Page images and extracted text
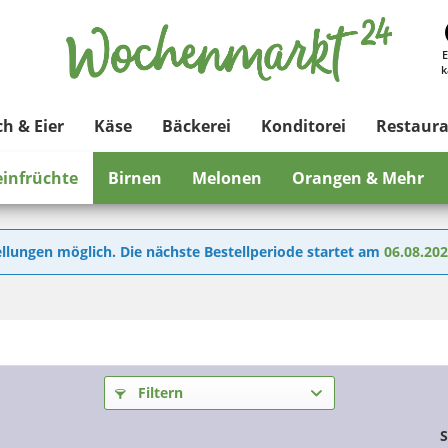
E
k
ch & Eier
Käse
Bäckerei
Konditorei
Restaur
einfrüchte
Birnen
Melonen
Orangen & Mehr
llungen möglich. Die nächste Bestellperiode startet am
06.08.20
Filtern
S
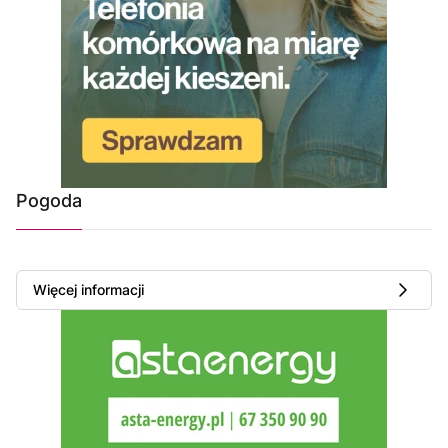
Pogoda
Więcej informacji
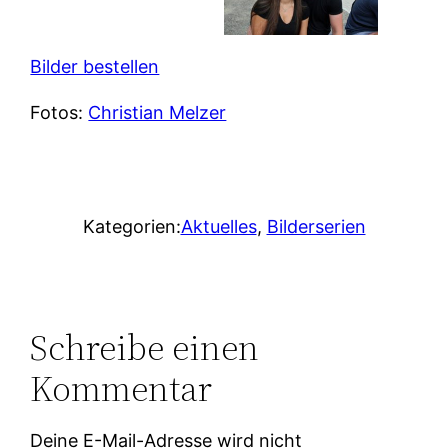
Bilder bestellen
Fotos:
Christian Melzer
Kategorien:
Aktuelles
, 
Bilderserien
Schreibe einen
Kommentar
Deine E-Mail-Adresse wird nicht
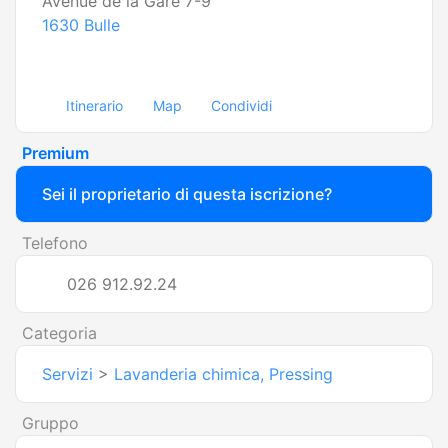
Avenue de la Gare 7-9
1630
Bulle
Itinerario
Map
Condividi
Premium
Sei il proprietario di questa iscrizione?
Telefono
026 912.92.24
Categoria
Servizi
>
Lavanderia chimica, Pressing
Gruppo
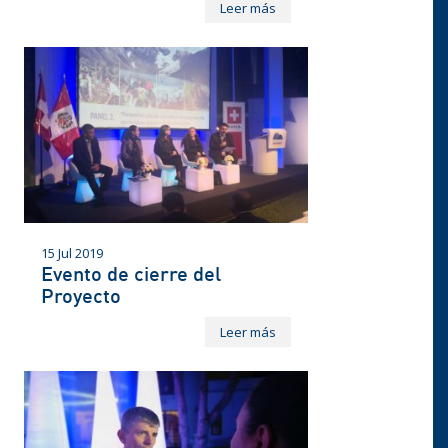
Leer más
15 Jul 2019
Evento de cierre del
Proyecto
Leer más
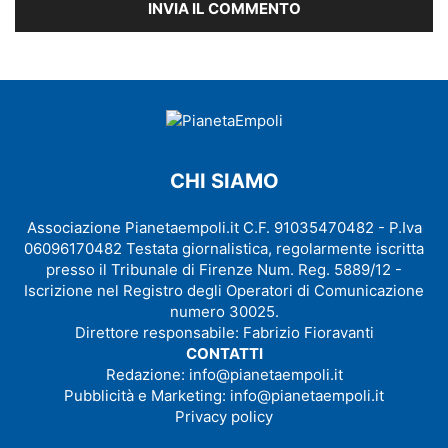
CHI SIAMO
Associazione Pianetaempoli.it C.F. 91035470482 - P.Iva
06096170482 Testata giornalistica, regolarmente iscritta
presso il Tribunale di Firenze Num. Reg. 5889/12 -
Iscrizione nel Registro degli Operatori di Comunicazione
numero 30025.
Direttore responsabile: Fabrizio Fioravanti
CONTATTI
Redazione:
info@pianetaempoli.it
Pubblicità e Marketing:
info@pianetaempoli.it
Privacy policy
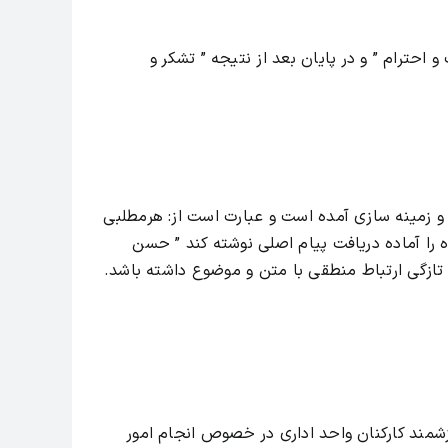
و احترام ” و در پایان بعد از نتیجه ” تشکر و
 و زمینه سازی آمده است و عبارت است از: هرمطلبی
 را آماده دریافت پیام اصلی نوشته کند ” حسن
تازگی ارتباط منطقی با متن و موضوع داشته باشد.
رزشمند کارکنان واحد اداری در خصوص انجام امور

### ABOUT THIS EXERCISE
Leave out the pictures and reproduce the rest of the records exactly.

### FINAL ANSWER
E
k
ch & Eier
Käse
Bäckerei
Konditorei
Restaur
einfrüchte
Birnen
Melonen
Orangen & Mehr
llungen möglich. Die nächste Bestellperiode startet am
06.08.20
Filtern
S
Pogoda
Więcej informacji
Bilder bestellen
Fotos:
Christian Melzer
Kategorien:
Aktuelles
, 
Bilderserien
Schreibe einen
Kommentar
Deine E-Mail-Adresse wird nicht
Avenue de la Gare 7-9
1630
Bulle
Itinerario
Map
Condividi
Premium
Sei il proprietario di questa iscrizione?
Telefono
026 912.92.24
Categoria
Servizi
>
Lavanderia chimica, Pressing
Gruppo
Leer más
15 Jul 2019
Evento de cierre del
Proyecto
Leer más
CHI SIAMO
Associazione Pianetaempoli.it C.F. 91035470482 - P.Iva
06096170482 Testata giornalistica, regolarmente iscritta
presso il Tribunale di Firenze Num. Reg. 5889/12 -
Iscrizione nel Registro degli Operatori di Comunicazione
numero 30025.
Direttore responsabile: Fabrizio Fioravanti
CONTATTI
Redazione:
info@pianetaempoli.it
Pubblicità e Marketing:
info@pianetaempoli.it
Privacy policy
و احترام ” و در پایان بعد از نتیجه ” تشکر و
 و زمینه سازی آمده است و عبارت است از: هرمطلبی
 را آماده دریافت پیام اصلی نوشته کند ” حسن
تازگی ارتباط منطقی با متن و موضوع داشته باشد.
رزشمند کارکنان واحد اداری در خصوص انجام امور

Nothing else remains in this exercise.